Saúde

Problema da carne de cavalo é cultural

Cultura


27/02/2013



 Nas últimas semanas as organizações europeias de consumidores andam bastante alteradas após a detecção de carne de cavalo em uma série de produtos elaborados com carne moída, de hambúrgueres a raviólis e lasanhas. O escândalo midiático foi grande: carne de cavalo no meu hambúrguer! Mas a coisa não passa daí, pois o consumo de carne de equinos não tem o menor risco para a saúde, a não ser que a carne esteja em más condições, e neste caso, dá no mesmo se a carne for de cavalo, vaca ou qualquer outro animal comestível.

Fala-se que o escândalo foi criado devido à rastreabilidade (na verdade a falta dela) do produto. Mas tem mais. E esse algo mais é que, para o ocidental, comer carne de cavalo nunca foi algo muito agradável. Se comeu no passado, claro, e ainda se come hoje em dia; mas para a maioria das pessoas a ideia não parece boa. O cavalo foi provavelmente a principal fonte de carne para os nossos ancestrais mais distantes, conforme mostram os sítios arqueológicos com os restos desses animais e a sua presença abundante nas pinturas rupestres (são mais cavalos que bisões); mas não demorou a ser considerado pelo homem como muito mais que uma mera fonte de proteínas, apesar de, aparentemente, ter sido o último dos grandes herbívoros a ser domesticado.

Mais tarde, passamos a pôr nomes em cada um deles e já sabemos que se vamos comer um animal é melhor não lhe dar um nome. Eles foram nossos companheiros na batalha, nossos ajudantes na agricultura, nossos animais de tração, nossos meios de transporte, protagonistas em espetáculos como as corridas. Quando não tivemos mais opções, foram nosso alimento em casos extremos, nas grandes crises de fome. Em Paris, durante a Comuna de 1871, foram comidos de 60 a 70 mil cavalos, além de todos os animais do zoológico. Alguns banquetes à base de carne de cavalo foram organizados na cidade; Dumas assistiu a um deles e, pelo que conta, não se entusiasmou muito. Vamos voltar mais no tempo.
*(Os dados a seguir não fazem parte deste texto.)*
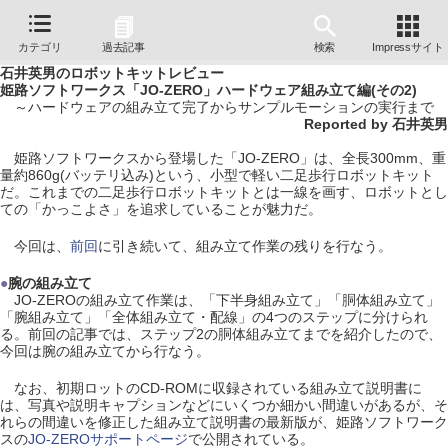
カテゴリ
過去記事
検索
Impressサイト
石井英男のロボットキットレビュー
姫路ソフトワークス「JO-ZERO」ハードウェア組み立て編(その2)
～ハードウェアの組み立て完了からサンプルモーションの実行まで
Reported by 石井英男
姫路ソフトワークスから登場した「JO-ZERO」は、全長300mm、重
量約860g(バッテリ込み)という、小型で軽い二足歩行ロボットキット
だ。これまでの二足歩行ロボットキットとは一線を画す、ロボットとし
ての「かっこよさ」を追求していることが魅力だ。
今回は、
前回
に引き続いて、組み立て作業の残りを行なう。
●
腕の組み立て
JO-ZEROの組み立て作業は、「下半身組み立て」「胴体組み立て」
「腕組み立て」「全体組み立て・配線」の4つのステップに分けられ
る。前回の記事では、ステップ2の胴体組み立てまでを紹介したので、
今回は腕の組み立てから行なう。
なお、初期ロットのCD-ROMに収録されている組み立て説明書に
は、写真や説明キャプションなどにいくつか細かい間違いがあるが、そ
れらの間違いを修正した組み立て説明書の最新版が、姫路ソフトワーク
スの
JO-ZEROサポートページ
で公開されている。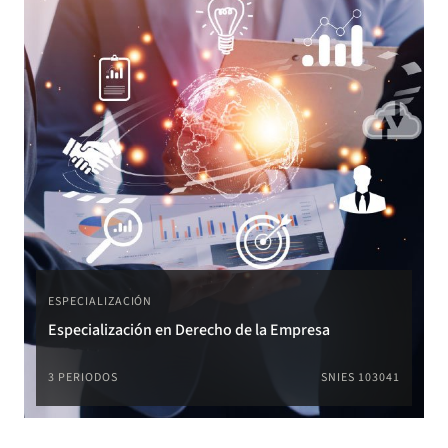
ESPECIALIZACIÓN
Especialización en Derecho de la Empresa
3 PERIODOS
SNIES 103041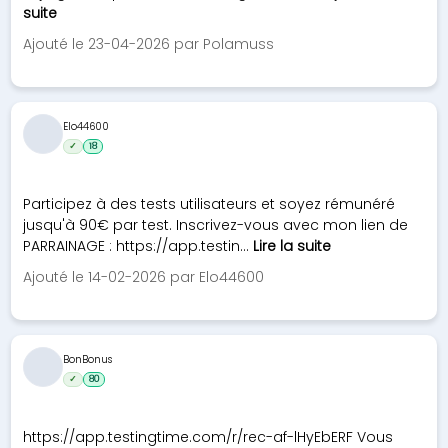
suite
Ajouté le 23-04-2026 par Polamuss
Elo44600
✓
18
Participez à des tests utilisateurs et soyez rémunéré
jusqu'à 90€ par test. Inscrivez-vous avec mon lien de
PARRAINAGE : https://app.testin...
Lire la suite
Ajouté le 14-02-2026 par Elo44600
BonBonus
✓
80
https://app.testingtime.com/r/rec-af-lHyEbERF Vous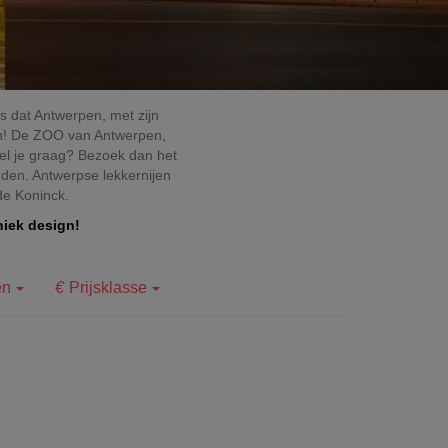
is dat Antwerpen, met zijn
ken! De ZOO van Antwerpen,
del je graag? Bezoek dan het
orden. Antwerpse lekkernijen
 de Koninck.
iek design!
en
Prijsklasse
Os romanos não comiam cavalo (por outro lado, consideravam os burros um manjar). Os bárbaros, em especial os hunos, sim.

Os asiáticos, como os mongóis, ainda mais. De modo que para uma Roma incipientemente cristã, a hipofagia era coisa dos bárbaros, selvagens. Estes, provavelmente, tinham as melhores cavalarias do mundo, até que a cavalaria ligeira do general árabe e governador de Al-Andaluz, Al Gafiqi, caiu na batalha de Poitiers ao enfrentar a cavalaria pesada de Carlos Martel. E, por acaso ou não, nesse mesmo ano o papa Gregório III publicou uma bula proibindo o consumo de carne de cavalo, por considerá-lo próprio dos pagãos e idólatras. Como podemos ver, há um montão de razões psicológicas que justificam a aversão do homem ocidental pela carne de cavalo. E, por outro lado, como afirma o antropólogo Marvin Harris – referência obrigatória quando falamos em comer ou não um determinado animal – a carne de cavalo seria a menos rentável, na relação custos/rendimento.

Outra coisa é dizer que faz mal à saúde, o que não é verdade. Para finalizar, leiam com cuidado os rótulos com os ingredientes dos alimentos processados; e digo isso somente por dizer, pois ao ler os rótulos não vão saber de nada, já que são siglas e abreviaturas. E, na dúvida, comprem a carne que vão a usar em seus hambúrgueres, lasanhas e demais. Acreditem, é a melhor maneira de termos certeza do que estamos comendo.